1. Unless your contract says you have to: don't give back the money. If your publisher chooses not to publish that's their right, but if you did what you were supposed to do and delivered an acceptable manuscript (you did read those prior posts, right?) then you're very likely entitled to keep your advance. You may be afraid of being blacklisted, but you're just as likely to be thought of as a sucker if you give back money you could have kept.
2. Unless the project was a work-for-hire: don't sit on the manuscript. Finding a new buyer does two things for you:
- It shows that the project was economically viable, and so any allegations your (now-previous) publisher may make about how your book wouldn't have sold will be undercut.
- It crystallizes and mitigates your damages which are both important. Crystallizing them means you've set the exact dollar amount: the difference between what you should have been paid and what you were paid. Mitigating them means you're trying to salvage the situation: this makes you much more sympathetic to a jury and also gives you certain technical legal advantages that I won't bore you with here.
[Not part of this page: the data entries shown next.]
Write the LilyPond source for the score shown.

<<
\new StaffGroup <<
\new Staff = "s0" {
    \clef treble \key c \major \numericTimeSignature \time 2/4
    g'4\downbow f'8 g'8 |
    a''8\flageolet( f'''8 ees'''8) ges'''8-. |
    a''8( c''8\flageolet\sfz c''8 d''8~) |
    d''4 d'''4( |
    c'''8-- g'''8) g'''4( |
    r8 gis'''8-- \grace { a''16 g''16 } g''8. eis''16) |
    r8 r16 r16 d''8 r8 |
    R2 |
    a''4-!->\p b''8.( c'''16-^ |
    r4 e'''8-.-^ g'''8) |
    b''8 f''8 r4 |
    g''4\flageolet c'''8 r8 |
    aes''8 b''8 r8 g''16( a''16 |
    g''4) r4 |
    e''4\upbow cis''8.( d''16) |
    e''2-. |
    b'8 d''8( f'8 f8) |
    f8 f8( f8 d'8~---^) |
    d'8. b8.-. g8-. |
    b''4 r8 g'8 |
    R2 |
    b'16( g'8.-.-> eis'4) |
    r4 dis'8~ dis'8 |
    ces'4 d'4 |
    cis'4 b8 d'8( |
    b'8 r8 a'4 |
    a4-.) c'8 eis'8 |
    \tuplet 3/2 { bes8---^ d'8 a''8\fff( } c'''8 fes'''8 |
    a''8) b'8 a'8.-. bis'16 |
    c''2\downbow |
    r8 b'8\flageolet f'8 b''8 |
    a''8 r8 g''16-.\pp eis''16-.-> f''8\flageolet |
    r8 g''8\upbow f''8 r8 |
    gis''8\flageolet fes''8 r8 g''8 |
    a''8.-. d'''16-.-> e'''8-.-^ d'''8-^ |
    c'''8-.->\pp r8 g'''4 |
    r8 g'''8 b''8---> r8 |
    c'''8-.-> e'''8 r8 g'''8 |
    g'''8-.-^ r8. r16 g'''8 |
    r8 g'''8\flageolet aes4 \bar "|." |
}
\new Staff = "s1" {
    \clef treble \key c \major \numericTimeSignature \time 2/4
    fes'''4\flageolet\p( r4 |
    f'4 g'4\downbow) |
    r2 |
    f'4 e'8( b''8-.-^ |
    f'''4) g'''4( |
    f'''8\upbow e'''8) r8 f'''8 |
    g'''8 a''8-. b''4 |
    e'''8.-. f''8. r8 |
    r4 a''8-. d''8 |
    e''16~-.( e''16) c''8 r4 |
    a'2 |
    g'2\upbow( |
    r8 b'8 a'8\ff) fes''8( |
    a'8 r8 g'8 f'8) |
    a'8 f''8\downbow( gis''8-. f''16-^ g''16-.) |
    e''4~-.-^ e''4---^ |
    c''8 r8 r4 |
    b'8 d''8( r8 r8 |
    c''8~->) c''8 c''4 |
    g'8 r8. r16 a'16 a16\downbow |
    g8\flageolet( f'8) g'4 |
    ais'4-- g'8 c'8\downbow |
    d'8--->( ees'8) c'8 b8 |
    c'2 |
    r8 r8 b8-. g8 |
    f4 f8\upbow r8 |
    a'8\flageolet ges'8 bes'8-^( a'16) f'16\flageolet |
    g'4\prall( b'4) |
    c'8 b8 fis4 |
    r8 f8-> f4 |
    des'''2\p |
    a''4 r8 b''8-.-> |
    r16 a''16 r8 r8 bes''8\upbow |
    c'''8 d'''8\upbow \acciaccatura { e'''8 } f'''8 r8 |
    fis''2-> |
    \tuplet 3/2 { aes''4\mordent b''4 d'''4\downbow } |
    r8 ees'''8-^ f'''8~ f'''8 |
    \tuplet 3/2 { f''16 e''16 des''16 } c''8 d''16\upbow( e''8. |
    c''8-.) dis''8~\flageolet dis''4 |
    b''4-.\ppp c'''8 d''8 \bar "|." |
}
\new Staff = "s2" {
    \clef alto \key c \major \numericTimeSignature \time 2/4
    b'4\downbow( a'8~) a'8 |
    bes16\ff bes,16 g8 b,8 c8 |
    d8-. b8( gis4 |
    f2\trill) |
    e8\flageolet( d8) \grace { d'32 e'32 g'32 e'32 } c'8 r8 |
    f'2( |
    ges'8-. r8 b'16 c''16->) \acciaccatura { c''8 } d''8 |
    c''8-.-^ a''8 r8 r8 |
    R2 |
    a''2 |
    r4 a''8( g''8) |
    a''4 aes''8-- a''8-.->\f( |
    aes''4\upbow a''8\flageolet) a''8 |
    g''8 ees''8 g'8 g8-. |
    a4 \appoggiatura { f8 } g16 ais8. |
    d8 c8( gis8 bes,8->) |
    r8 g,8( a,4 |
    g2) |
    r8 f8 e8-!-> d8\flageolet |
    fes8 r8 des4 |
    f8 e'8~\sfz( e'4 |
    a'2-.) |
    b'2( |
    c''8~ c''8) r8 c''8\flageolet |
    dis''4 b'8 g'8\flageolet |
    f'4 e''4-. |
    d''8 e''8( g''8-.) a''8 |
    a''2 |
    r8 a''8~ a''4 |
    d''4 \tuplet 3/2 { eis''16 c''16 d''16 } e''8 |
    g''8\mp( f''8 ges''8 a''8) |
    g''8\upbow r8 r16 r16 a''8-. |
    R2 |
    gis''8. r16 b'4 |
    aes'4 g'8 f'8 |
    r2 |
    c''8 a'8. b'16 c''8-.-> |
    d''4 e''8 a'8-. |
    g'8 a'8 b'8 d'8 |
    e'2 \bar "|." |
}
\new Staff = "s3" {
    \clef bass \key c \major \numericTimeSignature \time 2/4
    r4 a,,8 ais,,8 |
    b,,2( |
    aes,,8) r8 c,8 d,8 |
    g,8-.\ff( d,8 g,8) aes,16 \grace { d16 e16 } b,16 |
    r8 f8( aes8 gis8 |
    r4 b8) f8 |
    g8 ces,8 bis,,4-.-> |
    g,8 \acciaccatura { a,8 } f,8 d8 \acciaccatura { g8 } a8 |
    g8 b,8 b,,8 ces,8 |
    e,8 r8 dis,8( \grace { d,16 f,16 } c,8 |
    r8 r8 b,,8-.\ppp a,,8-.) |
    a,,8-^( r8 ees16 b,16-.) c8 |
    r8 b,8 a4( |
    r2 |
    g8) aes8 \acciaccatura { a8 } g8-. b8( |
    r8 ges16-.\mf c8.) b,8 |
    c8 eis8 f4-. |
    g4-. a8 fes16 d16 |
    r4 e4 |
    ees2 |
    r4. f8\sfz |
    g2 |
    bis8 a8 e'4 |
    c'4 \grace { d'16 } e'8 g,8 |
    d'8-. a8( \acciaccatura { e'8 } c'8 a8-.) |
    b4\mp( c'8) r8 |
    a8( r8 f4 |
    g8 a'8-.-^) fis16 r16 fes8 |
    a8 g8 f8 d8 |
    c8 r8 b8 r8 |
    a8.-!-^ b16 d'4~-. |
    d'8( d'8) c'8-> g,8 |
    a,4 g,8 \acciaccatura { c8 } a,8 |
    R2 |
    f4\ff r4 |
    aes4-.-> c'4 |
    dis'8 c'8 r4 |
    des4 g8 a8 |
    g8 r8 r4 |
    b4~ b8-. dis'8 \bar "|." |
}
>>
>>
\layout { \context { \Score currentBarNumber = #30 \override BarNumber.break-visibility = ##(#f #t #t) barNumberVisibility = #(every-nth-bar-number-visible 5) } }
3. Unless you want a fight: don't pick one. Just tell them that you believe you're entitled to keep it because you did what you were supposed to do under the contract. They may not bother to fight this any longer, they may get their lawyers to write you a nasty letter. If they're really trying to rattle your cage they may even hire a law firm to do it; if that happens they're taking things a bit more seriously (because they're spending money) but even that doesn't necessarily mean much. Find a lawyer of your own, brief them on the situation if you feel like it, but just stay calm. This may well blow over.
Here's the thing to try: rather than shopping for a new publishing house under #2, maybe go directly to self-publishing through the Kindle, Nook, etc. All the cases on this issue come from back in the day when these options didn't exist. There may be a benefit to not having a bunch of rejection notices from publishers if things get ugly. If I were in this situation myself, I'd probably try this.